With an ancient academic tradition, that had its roots in Coimbra, where one of the Europe's oldest universities was founded back in 1290, Portuguese students still wear black capes, and follow the "praxe" codes.

Every year in May, during the Academic Week, students ending their first year in college will celebrate by gathering ribbons from their families and friend, who write their best wishes on them, and then burn them as an act of transition to the next level, where they are no longer considered freshman. This is also the time for the freshmen to be officially allowed to wear the black the cape (that actually inspired J. K. Rowling for Harry Potter) and be blessed in a 'baptism' by their godfathers, usually older students that help them throughout the school year. 

Queima das fitas

With few changes from one city to another, capes  can change to represent different colleges, some schools have their own rules and code of conduct set by the Praxe committee which can be different, but the common ground will be the celebration of the new students and the goodbye to the ones that are graduating and get their ribbons 'blessed' at an official ceremony. 

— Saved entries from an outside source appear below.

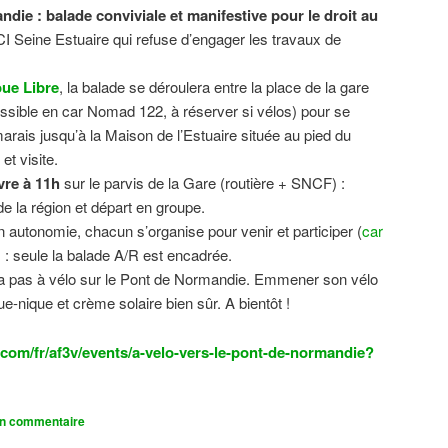
ndie : balade conviviale et manifestive
pour le droit au
CI Seine Estuaire qui refuse d’engager les travaux de
.
ue Libre
, la balade se déroulera entre la place de la gare
sible en car Nomad 122, à réserver si vélos) pour se
 marais jusqu’à la Maison de l’Estuaire située au pied du
t visite.
vre à 11h
sur le parvis de la Gare (routière + SNCF) :
 la région et départ en groupe.
n autonomie, chacun s’organise pour venir et participer (
car
n) : seule la balade A/R est encadrée.
dra pas à vélo sur le Pont de Normandie. Emmener son vélo
ue-nique et crème solaire bien sûr. A bientôt !
com/fr/af3v/events/a-velo-vers-le-pont-de-normandie?
un commentaire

It is also a week of concerts and parties across academic cities. From Braga, to Porto, to Guarda, to Aveiro, to Coimbra, to Lisbon or the Algarve, you will find a Queimodromo: the venue where students have their improvised stands selling food and drinks to raise money for their fun. Like an amusement  park, this is where live shows take place everyday, carousels and roller coaster get crowded  and games and more food are included.